- **EXERCISE DIRECTIONS**: Write out every line of the items below without changing anything.
start PROVIDED MATERIAL
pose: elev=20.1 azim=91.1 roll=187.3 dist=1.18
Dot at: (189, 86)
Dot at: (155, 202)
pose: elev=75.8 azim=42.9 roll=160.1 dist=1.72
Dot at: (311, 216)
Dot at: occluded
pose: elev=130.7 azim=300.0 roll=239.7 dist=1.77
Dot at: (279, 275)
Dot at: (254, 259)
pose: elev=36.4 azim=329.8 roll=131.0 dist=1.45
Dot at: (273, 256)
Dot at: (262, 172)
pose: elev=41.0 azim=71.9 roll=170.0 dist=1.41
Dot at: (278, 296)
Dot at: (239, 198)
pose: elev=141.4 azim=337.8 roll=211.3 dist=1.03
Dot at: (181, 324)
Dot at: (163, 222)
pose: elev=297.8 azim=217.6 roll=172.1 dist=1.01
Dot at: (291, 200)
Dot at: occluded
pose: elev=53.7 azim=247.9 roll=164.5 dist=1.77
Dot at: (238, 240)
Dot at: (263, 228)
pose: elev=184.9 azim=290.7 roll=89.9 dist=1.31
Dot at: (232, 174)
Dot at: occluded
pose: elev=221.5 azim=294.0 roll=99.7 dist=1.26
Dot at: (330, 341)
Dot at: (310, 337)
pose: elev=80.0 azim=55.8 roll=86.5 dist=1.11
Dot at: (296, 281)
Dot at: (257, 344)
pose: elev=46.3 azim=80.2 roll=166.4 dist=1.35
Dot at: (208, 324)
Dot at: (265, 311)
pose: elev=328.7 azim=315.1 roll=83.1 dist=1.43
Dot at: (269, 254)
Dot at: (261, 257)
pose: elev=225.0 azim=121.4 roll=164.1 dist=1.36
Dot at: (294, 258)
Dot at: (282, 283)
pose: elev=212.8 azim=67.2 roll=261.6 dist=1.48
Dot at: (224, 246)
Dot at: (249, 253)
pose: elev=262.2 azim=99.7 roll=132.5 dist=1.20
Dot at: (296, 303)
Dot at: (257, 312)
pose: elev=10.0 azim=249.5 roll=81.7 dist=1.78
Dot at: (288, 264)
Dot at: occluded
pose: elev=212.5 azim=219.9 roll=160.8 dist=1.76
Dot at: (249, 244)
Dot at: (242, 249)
end PROVIDED MATERIAL
- **WRITTEN ANSWER**:
pose: elev=20.1 azim=91.1 roll=187.3 dist=1.18
Dot at: (189, 86)
Dot at: (155, 202)
pose: elev=75.8 azim=42.9 roll=160.1 dist=1.72
Dot at: (311, 216)
Dot at: occluded
pose: elev=130.7 azim=300.0 roll=239.7 dist=1.77
Dot at: (279, 275)
Dot at: (254, 259)
pose: elev=36.4 azim=329.8 roll=131.0 dist=1.45
Dot at: (273, 256)
Dot at: (262, 172)
pose: elev=41.0 azim=71.9 roll=170.0 dist=1.41
Dot at: (278, 296)
Dot at: (239, 198)
pose: elev=141.4 azim=337.8 roll=211.3 dist=1.03
Dot at: (181, 324)
Dot at: (163, 222)
pose: elev=297.8 azim=217.6 roll=172.1 dist=1.01
Dot at: (291, 200)
Dot at: occluded
pose: elev=53.7 azim=247.9 roll=164.5 dist=1.77
Dot at: (238, 240)
Dot at: (263, 228)
pose: elev=184.9 azim=290.7 roll=89.9 dist=1.31
Dot at: (232, 174)
Dot at: occluded
pose: elev=221.5 azim=294.0 roll=99.7 dist=1.26
Dot at: (330, 341)
Dot at: (310, 337)
pose: elev=80.0 azim=55.8 roll=86.5 dist=1.11
Dot at: (296, 281)
Dot at: (257, 344)
pose: elev=46.3 azim=80.2 roll=166.4 dist=1.35
Dot at: (208, 324)
Dot at: (265, 311)
pose: elev=328.7 azim=315.1 roll=83.1 dist=1.43
Dot at: (269, 254)
Dot at: (261, 257)
pose: elev=225.0 azim=121.4 roll=164.1 dist=1.36
Dot at: (294, 258)
Dot at: (282, 283)
pose: elev=212.8 azim=67.2 roll=261.6 dist=1.48
Dot at: (224, 246)
Dot at: (249, 253)
pose: elev=262.2 azim=99.7 roll=132.5 dist=1.20
Dot at: (296, 303)
Dot at: (257, 312)
pose: elev=10.0 azim=249.5 roll=81.7 dist=1.78
Dot at: (288, 264)
Dot at: occluded
pose: elev=212.5 azim=219.9 roll=160.8 dist=1.76
Dot at: (249, 244)
Dot at: (242, 249)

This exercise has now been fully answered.